Technical Support

Common reasons for non-specific staining

Too much Pentamer for the number of cells

One test of Pentamer should stain 1-2 x 10⁶ antigen-specific cells. However, it is recommended that the Pentamer is titrated prior to use. Carry out a range of doubling dilutions from 1 test per 1 x 10⁶ cells down to 1/16 test per 1 x 10⁶ cells. This will solve most cases of non-specific Pentamer staining.

Pentamer was not centrifuged prior to staining

Labeled Pentamers and Fluorotags should be centrifuged at 14000 rpm for 3-5 minutes to isolate any aggregates.

The temperature used for staining was incorrect

For Pentamers, try comparing staining at 22ºC (room temperature), to staining at 4ºC.  We do not recommend staining at 37ºC since this can yield considerable non-specific staining.

Incubation time with Pentamer was too long

Pentamer staining for 10 minutes at room temperature (22ºC) is sufficient. However, if staining at 4ºC the incubation time may be increased to 30 minutes. Incubation for longer periods may increase background.

Insufficient washing between staining steps

Cells should be washed with a 10x volume of buffer between staining steps (some specificities may require 2 washes between steps).

The stock Pentamer has not been stored according to instructions

Labeled Pentamers and Fluorotags should be stored consistently at 4ºC in the dark. Unlabeled and biotin-labeled Pentamers may also be stored at -80ºC.

B cells are interfering with the staining

Cells may be co-stained with anti-CD19 antibody to gate out B cells (see next section). Alternatively, anti-CD19 magnetic beads could be used to remove B cells prior to staining.

Buffer contains phenol red

If using RPMI-1640, HBSS or DMEM as a medium in which to stain cells it is recommended that this does not contain phenol red, which can contribute to autofluorescence and thus appear as non-specific staining on analysis plots.

Pentamer binds non-specifically to the cells

If cells in the sample are in a sub-optimal condition the Pentamer may bind non-specifically to the cell surface. This can be eliminated by first blocking the cells with 4 µg/ml pure IgG or 10% human or mouse serum. The Pentamer can then be added directly onto the sample + blocking reagent.

Common reasons for lack of staining

The antigen-specific population is not present

In addition to staining by flow cytometry, it is advisable to use an alternate method to verify the presence or absence of an antigen-specific population. Functional assays such as the study of cytokine secretion using ELISPOT, intracellular cytokine staining or a cytokine secretion assay are recommended.

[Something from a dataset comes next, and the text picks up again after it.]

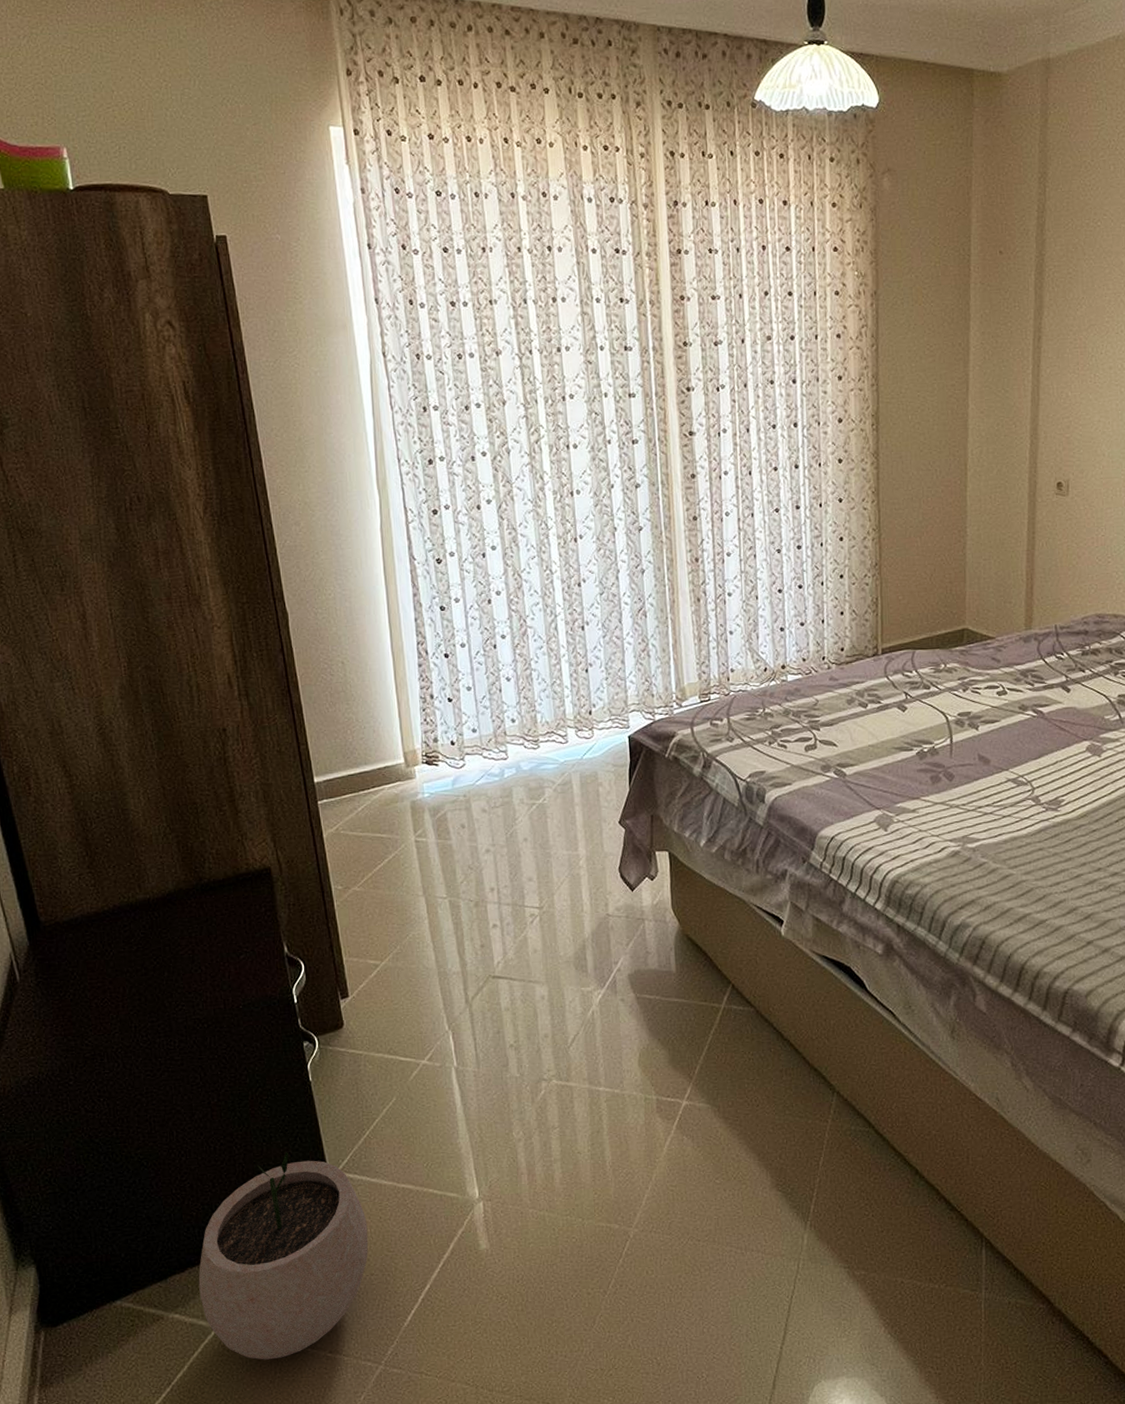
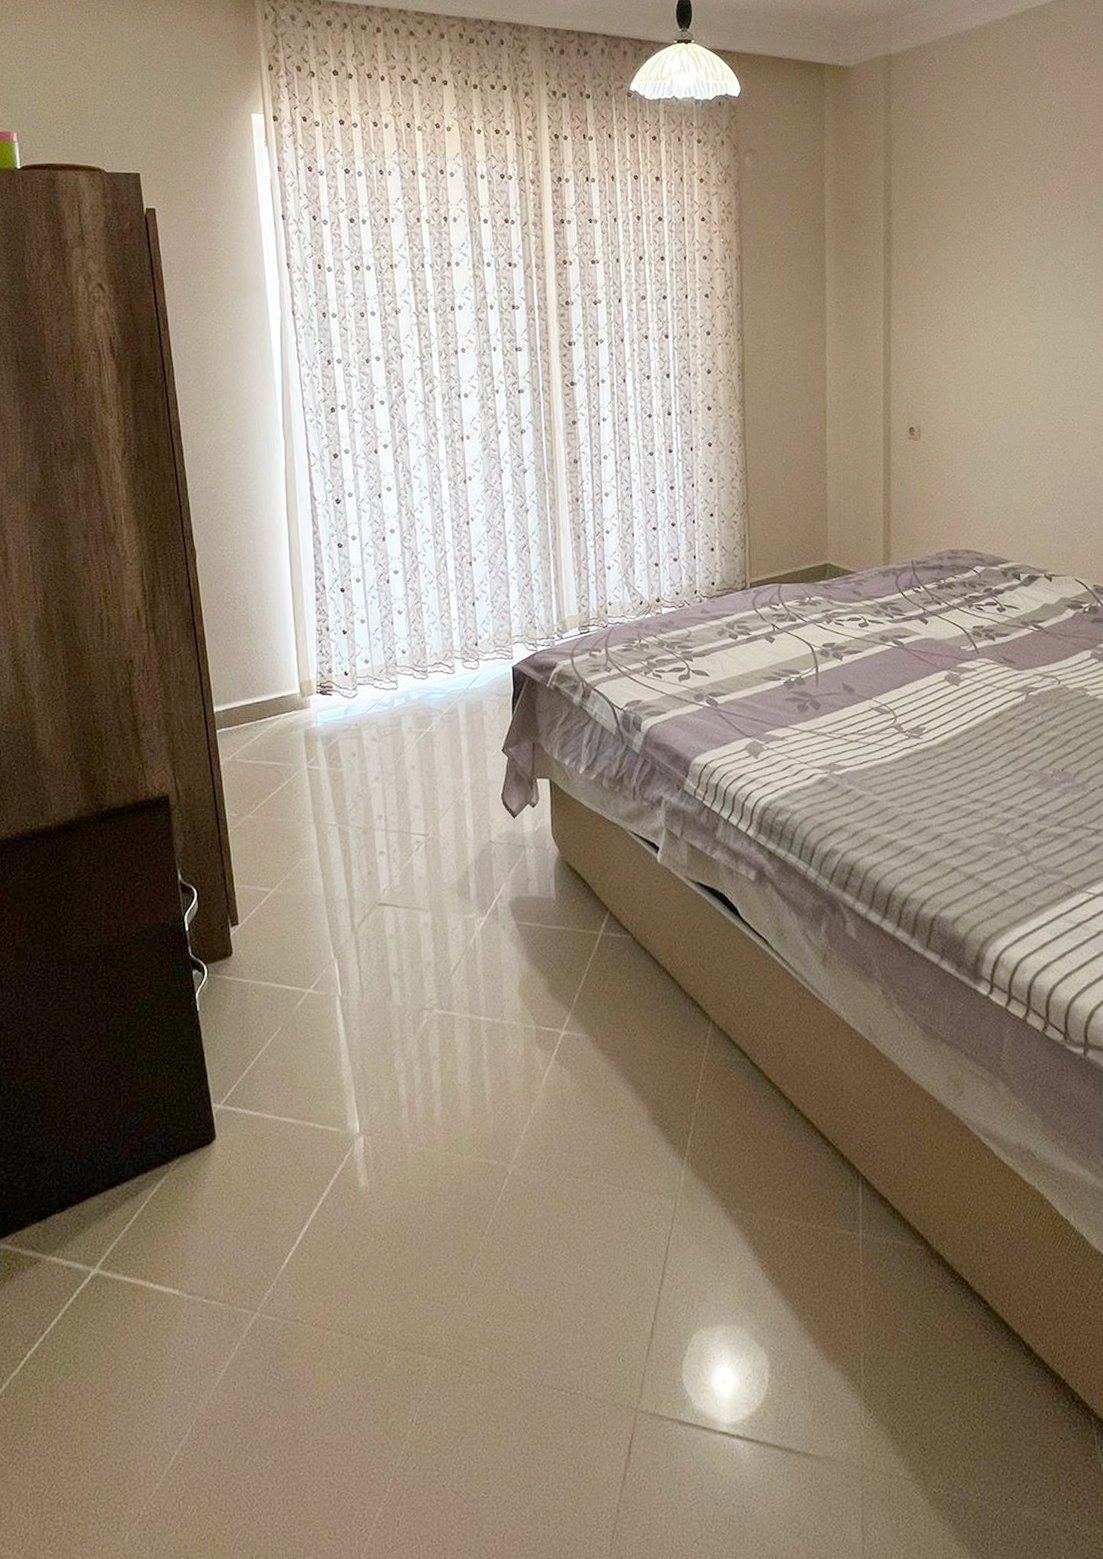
plant pot: present [198,1151,369,1360] -> none [78,1083,249,1307]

Using an incorrect MHC Pentamer for the cell type/species

Check that your samples are positive for the MHC allele / tissue type of the MHC Pentamer you are intending to use and that the antigen you intend to investigate is only presented through this MHC allele.

Too little Pentamer for the number of cells

One test of Pentamer should stain 1-2 x 10⁶ antigen-specific cells. However, it is recommended that the Pentamer is titrated prior to use. Carry out a range of doubling dilutions from 1 test per 1 x 10⁶ cells down to 1/16 test per 1 x 10⁶ cells.

The antigen-specific population is below the threshold of detection

The threshold of detection of antigen-specific events depends on the type of cells used and their method of preparation. For human PBMCs the threshold is typically around 0.02%. Detecting a smaller population is possible but full protocol optimization may be required. An improvement in results may be achieved by enriching the population of T cells. This may be done using magnetic beads or by stimulation of cells in culture using peptides or antibodies.

Insufficient events acquired

When looking at rare populations, such as antigen-specific T cells, it is important to collect as many cells as possible; if expecting a result of only 0.1%, a sample size of 500,000 cells would show 500 dots on the plot. It is important to bear in mind the expected frequency of events to be collected and adjust the starting sample size accordingly.

Use of sub-optimal anti-CD8 antibody clone

The anti-CD8 antibody used for co-staining should be selected carefully as some clones interfere with Pentamer binding to the TCR. ProImmune has carried out extensive testing of Pentamers with different anti-CD8 clones and staining conditions. Clones LT8 (human) and KT15 (mouse) are recommended as they do not block binding of Pentamers to the TCR. Both of these antibody clones are available from ProImmune.

Reagent has expired

ProImmune guarantees all Pro5® MHC Pentamers for 6 months from delivery when stored according to instructions. All ProVE® MHC Pentamers are guaranteed for 3 months from delivery when stored according to instructions. From our regular stability testing we have determined that Pro5® and ProVE® MHC Pentamers are stable for longer than the indicated guarantee period. However, MHC Pentamers, like any other protein based reagent, will lose their activity eventually. Unlabeled and biotin-labeled Pentamers may be stored for longer periods at -80ºC.